| WHAT THE EXERCISE ASKS |
Every entry that follows should be repeated exactly; drop the images.

Records from a data source:
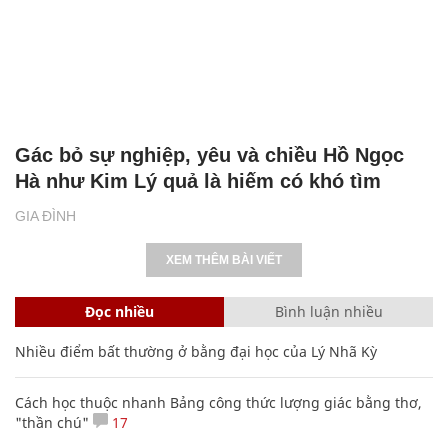
Gác bỏ sự nghiệp, yêu và chiều Hồ Ngọc
Hà như Kim Lý quả là hiếm có khó tìm
GIA ĐÌNH
XEM THÊM BÀI VIẾT
Đọc nhiều
Bình luận nhiều
Nhiều điểm bất thường ở bằng đại học của Lý Nhã Kỳ
Cách học thuộc nhanh Bảng công thức lượng giác bằng thơ,
"thần chú"
17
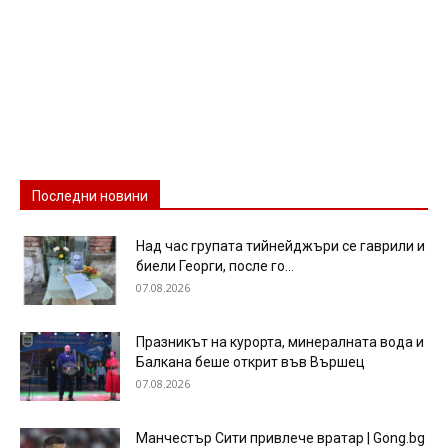
Последни новини
Над час групата тийнейджъри се гаврили и
биели Георги, после го...
07.08.2026
Празникът на курорта, минералната вода и
Балкана беше открит във Вършец
07.08.2026
Манчестър Сити привлече вратар | Gong.bg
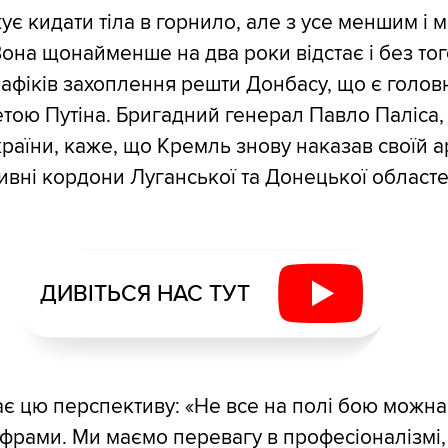
ує кидати тіла в горнило, але з усе меншим і
Вона щонайменше на два роки відстає і без тог
афіків захоплення решти Донбасу, що є голо
тою Путіна. Бригадний генерал Павло Паліса,
раїни, каже, що Кремль знову наказав своїй а
тивні кордони Луганської та Донецької областе
ДИВІТЬСЯ НАС ТУТ
ає цю перспективу: «Не все на полі бою можна
фрами. Ми маємо перевагу в професіоналізмі,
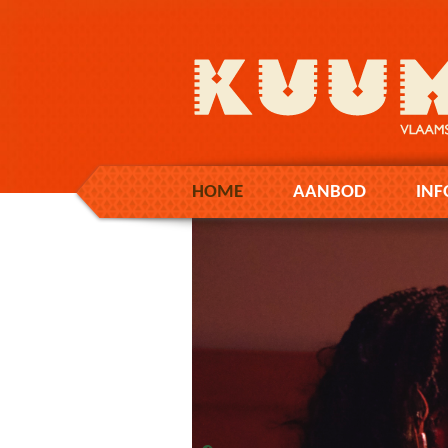
HOME
AANBOD
INF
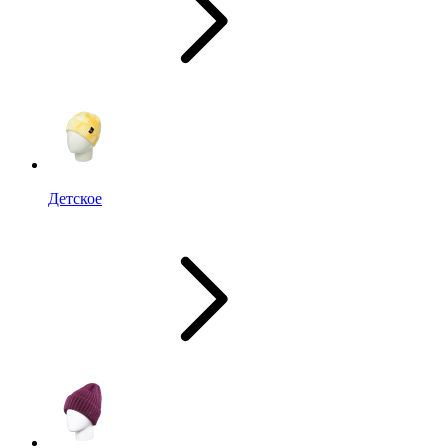
Детское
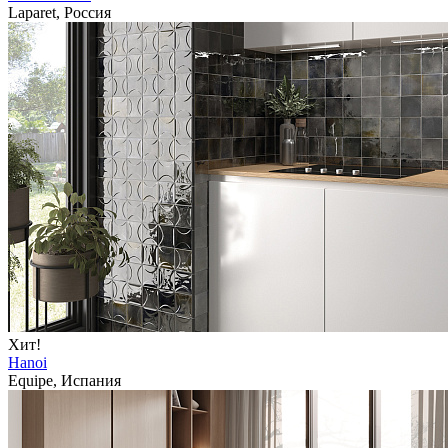
Laparet, Россия
Хит!
Hanoi
Equipe, Испания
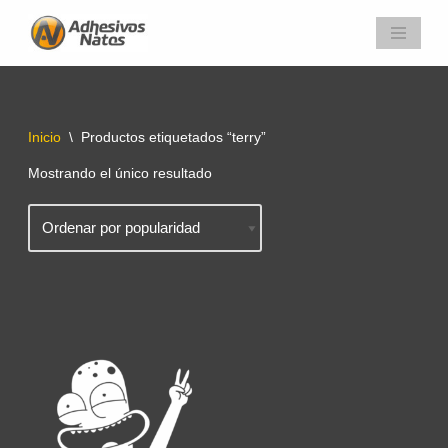
Saltar
al
contenido
Inicio
\
Productos etiquetados “terry”
Mostrando el único resultado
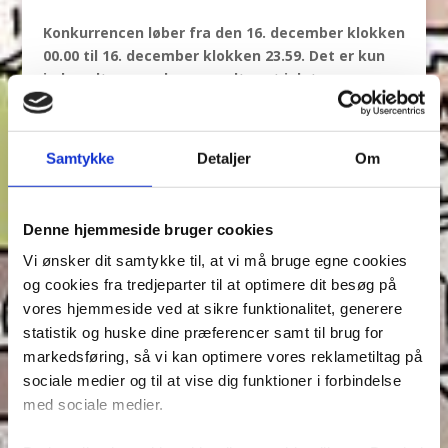
Konkurrencen løber fra den 16. december klokken
00.00 til 16. december klokken 23.59. Det er kun
indsendte svar, der er modtaget i det
pågældende tidsrum, som deltager i
konkurrencen.
Samtykke
Detaljer
Om
Denne hjemmeside bruger cookies
Vi ønsker dit samtykke til, at vi må bruge egne cookies
Indsend Kommentar
og cookies fra tredjeparter til at optimere dit besøg på
Din e-mailadresse vil ikke blive publiceret.
Krævede
vores hjemmeside ved at sikre funktionalitet, generere
felter er markeret med
*
statistik og huske dine præferencer samt til brug for
markedsføring, så vi kan optimere vores reklametiltag på
sociale medier og til at vise dig funktioner i forbindelse
med sociale medier.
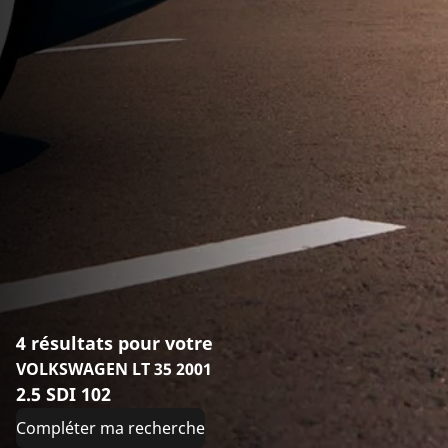
4 résultats pour votre
VOLKSWAGEN LT 35 2001
2.5 SDI 102
Compléter ma recherche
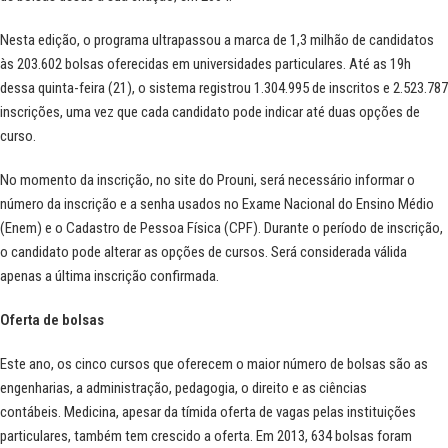
Nesta edição, o programa ultrapassou a marca de 1,3 milhão de candidatos
às 203.602 bolsas oferecidas em universidades particulares. Até as 19h
dessa quinta-feira (21), o sistema registrou 1.304.995 de inscritos e 2.523.787
inscrições, uma vez que cada candidato pode indicar até duas opções de
curso.
No momento da inscrição, n
o
site do Prouni
, será necessário informar o
número da inscrição e a senha usados no Exame Nacional do Ensino Médio
(Enem) e o Cadastro de Pessoa Física (CPF). Durante o período de inscrição,
o candidato pode alterar as opções de cursos. Será considerada válida
apenas a última inscrição confirmada.
Oferta de bolsas
Este ano, os cinco cursos que oferecem o maior número de bolsas são as
engenharias, a administração, pedagogia, o direito e as ciências
contábeis.
Medicina, apesar da tímida oferta de vagas pelas instituições
particulares, também tem crescido a oferta. Em 2013, 634 bolsas foram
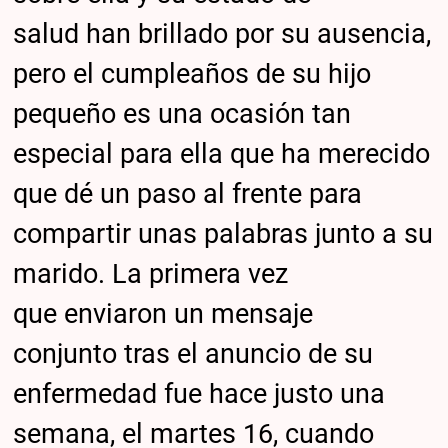
salud han brillado por su ausencia,
pero el cumpleaños de su hijo
pequeño es una ocasión tan
especial para ella que ha merecido
que dé un paso al frente para
compartir unas palabras junto a su
marido. La primera vez
que enviaron un mensaje
conjunto tras el anuncio de su
enfermedad fue hace justo una
semana, el martes 16, cuando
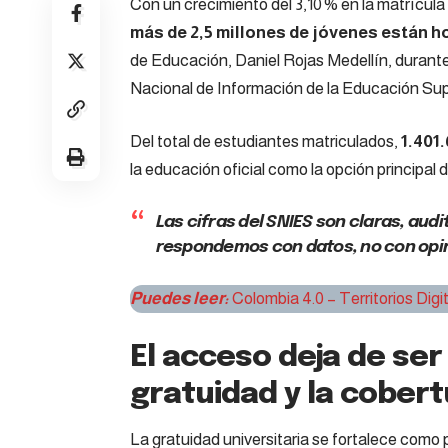
Con un crecimiento del 3,10 % en la matrícula 
más de 2,5 millones de jóvenes están h
de Educación, Daniel Rojas Medellín, durante 
Nacional de Información de la Educación Sup
Del total de estudiantes matriculados,
1.401
la educación oficial como la opción principal 
Las cifras del SNIES son claras, aud
respondemos con datos, no con opini
Puedes leer:
Colombia 4.0 – Territorios Digit
El acceso deja de ser 
gratuidad y la cober
La gratuidad universitaria se fortalece como p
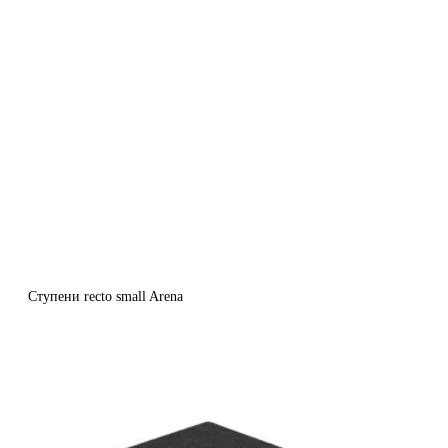
Ступени recto small Arena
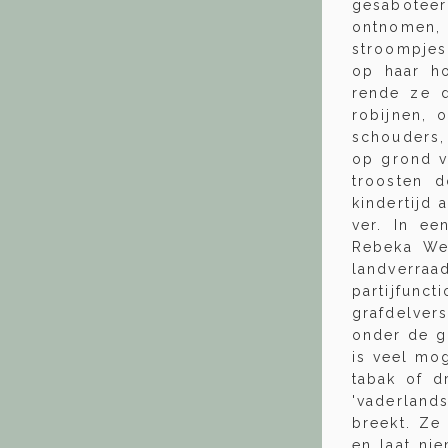
gesaboteer
ontnomen, 
stroompjes 
op haar h
rende ze d
robijnen, 
schouders,
op grond v
troosten 
kindertijd 
ver. In ee
Rebeka Weé
landverra
partijfun
grafdelver
onder de g
is veel mog
tabak of d
'vaderland
breekt. Ze
en laat ni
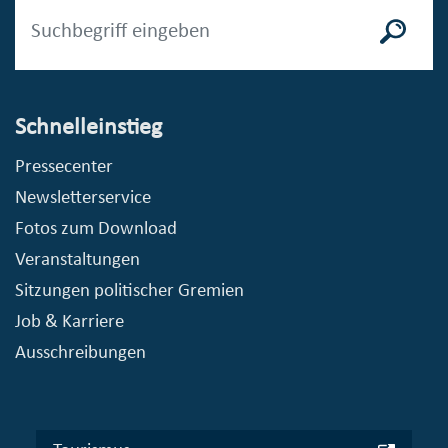
Schnelleinstieg
Pressecenter
Newsletterservice
Fotos zum Download
Veranstaltungen
Sitzungen politischer Gremien
Job & Karriere
Ausschreibungen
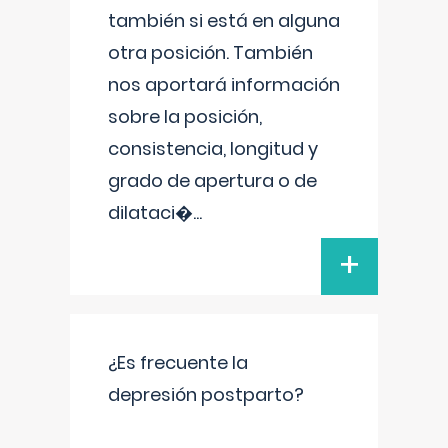
también si está en alguna
otra posición. También
nos aportará información
sobre la posición,
consistencia, longitud y
grado de apertura o de
dilataci�
...
+
¿Es frecuente la
depresión postparto?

| THE ANSWER |
Gác bỏ sự nghiệp, yêu và chiều Hồ Ngọc
Hà như Kim Lý quả là hiếm có khó tìm
GIA ĐÌNH
XEM THÊM BÀI VIẾT
Đọc nhiều
Bình luận nhiều
Nhiều điểm bất thường ở bằng đại học của Lý Nhã Kỳ
Cách học thuộc nhanh Bảng công thức lượng giác bằng thơ,
"thần chú"
17
Последни новини
Над час групата тийнейджъри се гаврили и
биели Георги, после го...
07.08.2026
Празникът на курорта, минералната вода и
Балкана беше открит във Вършец
07.08.2026
Манчестър Сити привлече вратар | Gong.bg
ує кидати тіла в горнило, але з усе меншим і
Вона щонайменше на два роки відстає і без тог
афіків захоплення решти Донбасу, що є голо
тою Путіна. Бригадний генерал Павло Паліса,
раїни, каже, що Кремль знову наказав своїй а
тивні кордони Луганської та Донецької областе
ДИВІТЬСЯ НАС ТУТ
ає цю перспективу: «Не все на полі бою можна
фрами. Ми маємо перевагу в професіоналізмі,
HOME
AANBOD
INF
Детское
Laparet, Россия
Хит!
Hanoi
Equipe, Испания
Saltar
al
contenido
Inicio
\
Productos etiquetados “terry”
Mostrando el único resultado
Konkurrencen løber fra den 16. december klokken
00.00 til 16. december klokken 23.59. Det er kun
indsendte svar, der er modtaget i det
pågældende tidsrum, som deltager i
konkurrencen.
Samtykke
Detaljer
Om
Denne hjemmeside bruger cookies
Vi ønsker dit samtykke til, at vi må bruge egne cookies
Indsend Kommentar
og cookies fra tredjeparter til at optimere dit besøg på
Din e-mailadresse vil ikke blive publiceret.
Krævede
vores hjemmeside ved at sikre funktionalitet, generere
felter er markeret med
*
statistik og huske dine præferencer samt til brug for
markedsføring, så vi kan optimere vores reklametiltag på
sociale medier og til at vise dig funktioner i forbindelse
med sociale medier.
4 résultats pour votre
VOLKSWAGEN LT 35 2001
2.5 SDI 102
Compléter ma recherche
Nesta edição, o programa ultrapassou a marca de 1,3 milhão de candidatos
às 203.602 bolsas oferecidas em universidades particulares. Até as 19h
dessa quinta-feira (21), o sistema registrou 1.304.995 de inscritos e 2.523.787
inscrições, uma vez que cada candidato pode indicar até duas opções de
curso.
No momento da inscrição, n
o
site do Prouni
, será necessário informar o
número da inscrição e a senha usados no Exame Nacional do Ensino Médio
(Enem) e o Cadastro de Pessoa Física (CPF). Durante o período de inscrição,
o candidato pode alterar as opções de cursos. Será considerada válida
apenas a última inscrição confirmada.
Oferta de bolsas
Este ano, os cinco cursos que oferecem o maior número de bolsas são as
engenharias, a administração, pedagogia, o direito e as ciências
contábeis.
Medicina, apesar da tímida oferta de vagas pelas instituições
particulares, também tem crescido a oferta. Em 2013, 634 bolsas foram
salud han brillado por su ausencia,
pero el cumpleaños de su hijo
pequeño es una ocasión tan
especial para ella que ha merecido
que dé un paso al frente para
compartir unas palabras junto a su
marido. La primera vez
que enviaron un mensaje
conjunto tras el anuncio de su
enfermedad fue hace justo una
semana, el martes 16, cuando
Con un crecimiento del 3,10 % en la matrícula 
más de 2,5 millones de jóvenes están h
de Educación, Daniel Rojas Medellín, durante 
Nacional de Información de la Educación Sup
Del total de estudiantes matriculados,
1.401
la educación oficial como la opción principal 
Las cifras del SNIES son claras, aud
respondemos con datos, no con opini
Puedes leer:
Colombia 4.0 – Territorios Digit
El acceso deja de ser 
gratuidad y la cober
La gratuidad universitaria se fortalece como p
Ступени recto small Arena
gesaboteer
ontnomen, 
stroompjes 
op haar h
rende ze d
robijnen, 
schouders,
op grond v
troosten 
kindertijd 
ver. In ee
Rebeka Weé
landverra
partijfun
grafdelver
onder de g
is veel mog
tabak of d
'vaderland
breekt. Ze
en laat ni
Schnelleinstieg
Pressecenter
Newsletterservice
Fotos zum Download
Veranstaltungen
Sitzungen politischer Gremien
Job & Karriere
Ausschreibungen
también si está en alguna
otra posición. También
nos aportará información
sobre la posición,
consistencia, longitud y
grado de apertura o de
dilataci�
...
+
¿Es frecuente la
depresión postparto?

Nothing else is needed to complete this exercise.